Mit ihrem edlen Klang widmeten sich die Musiker unter Gattis Leitung den acht sehr unterschiedlich mit allen Raffinessen gestalteten Variationen, bei denen die Umgestaltung, Neubeleuchtung und Entwicklung des Themas in lyrischen, dramatischen und tänzerischen Episoden abwechseln und bis zum „Jagdstück“ der Hörner (6. Variation) und graziösem Siziliano-Rhythmus (7. Variation) gesteigert werden. Schließlich gipfeln sie in einer wirkungsvollen triumphalen letzten Variation, in der das Anfangsthema vergrößert den alles überhöhenden Ausklang bildet.

Dass das Thema vermutlich gar nicht von Haydn stammt, sondern als „Feldpartita“ (Hob. II:46), „Choral St. Antoni“ betitelt, möglicherweise auf ein burgenländisches Wallfahrtslied zurückgeht, das einer seiner Schüler (Ignaz Pleyel?), in einem Divertimento verwendet hat, ist dabei weniger wichtig. Es ist ein großartiges Werk, bei dem die Musiker mit schönen Flöten, Hörnern und Trompeten sowie der sehr einfühlsam mitgestaltenden Pauke geschickt die Akzente setzten und mit ihrer lebendigen Interpretation Brahms’ Instrumentationskunst zur Geltung brachten.

Eine weitere Ouvertüre von Robert Schumann, die Ouvertüre zu Goethes „Hermann und Dorothea“ (op. 136), worin ein bürgerliches Liebesidyll vor dem Hintergrund der Französischen Revolution erzählt wird, ergänzte das Programm. Gatti und die Sächsische Staatskapelle brachten die relativ undramatische Erzählung dieser Liebesgeschichte, bei der immer wieder zündende Zitate der Marseillaise zur Illustration der abziehenden Soldaten anklingen, sehr transparent, klangvoll und vital zu Gehör.

Als Hauptwerk des Abends erklang Schumanns „Symphonie Nr. 4 d‑Moll“ (op. 120) in harmonischer Klangstruktur, sehr dynamisch, temperamentvoll, brillant, mit geschliffener Klarheit, konstruktiv und akzentuiert in empfindungsmäßig genau richtigem Maß und Tempo.
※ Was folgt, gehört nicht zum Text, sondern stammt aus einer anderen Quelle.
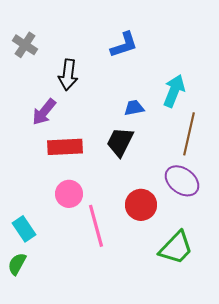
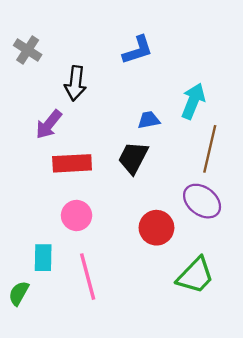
pink line: (96, 226) -> (88, 277), moved
cyan rectangle: (24, 229) -> (43, 258), moved, turned 35

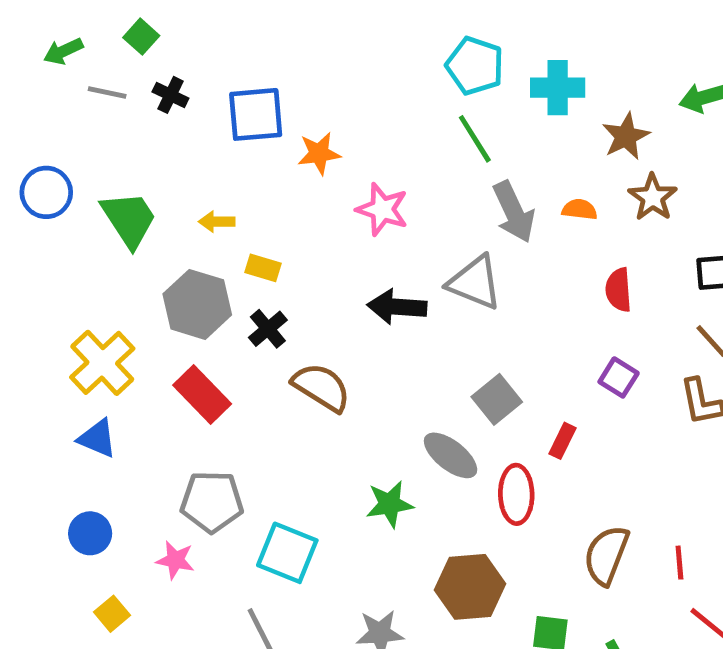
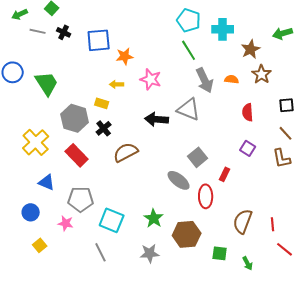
yellow arrow: (217, 222) -> (117, 84), moved
brown semicircle: (321, 387) -> (126, 152), turned -60
blue triangle: (97, 438) -> (47, 182), moved
green star: (390, 504) -> (154, 218), moved, turned -30

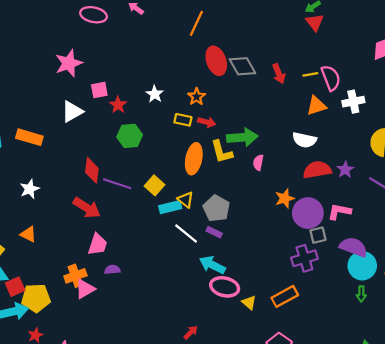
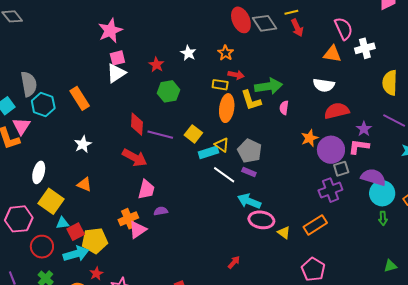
yellow line: (310, 74) -> (291, 12), moved
pink square: (99, 90) -> (117, 58), moved
orange triangle: (316, 106) -> (332, 54), turned 30
yellow rectangle: (183, 120) -> (220, 85), moved
orange rectangle: (29, 137) -> (80, 98), turned 45
purple star: (345, 170) -> (364, 129), moved

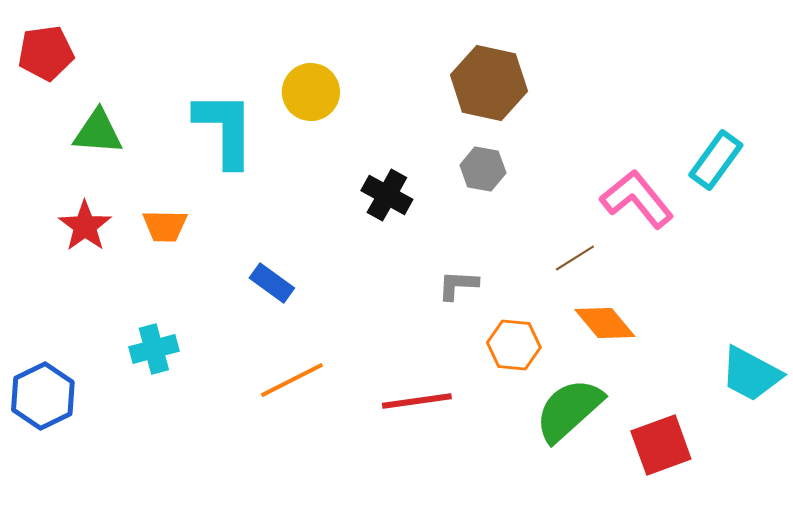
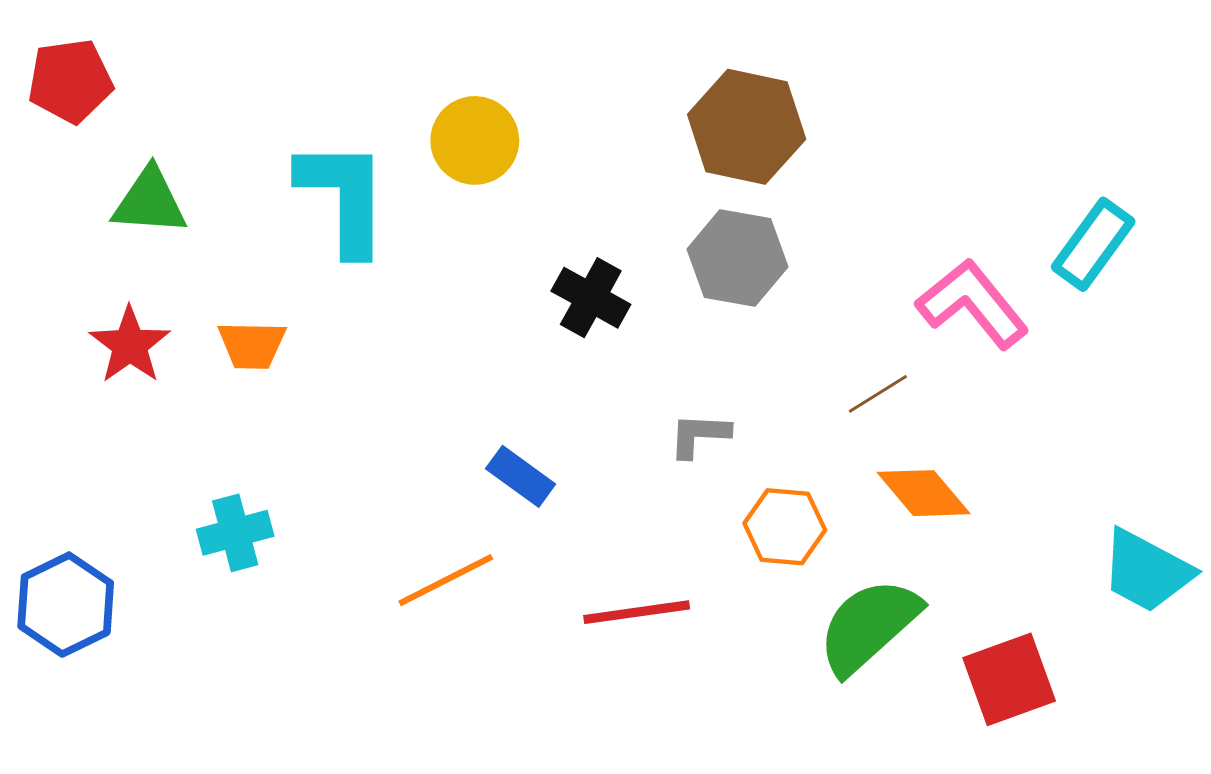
gray hexagon: (483, 169) -> (737, 258), size x1.4
blue rectangle: (272, 283) -> (521, 476), moved

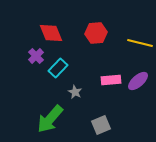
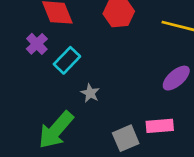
pink rectangle: (111, 80) -> (160, 126), moved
In entsprechenden Steigerungen, mit wunderbaren Bläsern, vor allem Trompeten und Hörnern, aber auch Flöten, und exakten, „schnittigen“ Streichern in völligem Einklang, mitreißend gespielt, auch hier sehr eindrucksvoll von der Pauke unterstützt und unterstrichen.

Schumanns kompositorische Stärke liegt in seinen Symphonien, „da ist sein Feld“, wie Clara Wieck (später Schumann) noch vor seiner ersten Symphonie, der ersten Fassung seiner d‑Moll-Symphonie (chronologisch die zweite) schrieb, die bei der Uraufführung infolge ihrer neuartigen Einsätzigkeit befremdete, in der grundlegend überarbeiteten Fassung wenig später (als Vierte gezählt) schließlich zum Publikumserfolg wurde, der bis jetzt anhält. Es war aber auch interessant, die beiden Ouvertüren wieder einmal zu hören bzw. kennenzulernen.

 Mit sparsamen,Gesten und ohne unnötige Aktionen leitete Gatti die Sächsische Staatskapelle. Beide Seiten verstehen sich „auf gleicher Wellenlänge“ in Auffassung und Gestaltung. Mit schöner Klarheit, Perfektion, die Fähigkeit zur Klanggestaltung der Kapelle nutzend, leitete er das Konzert, das noch auf vieles hoffen lässt.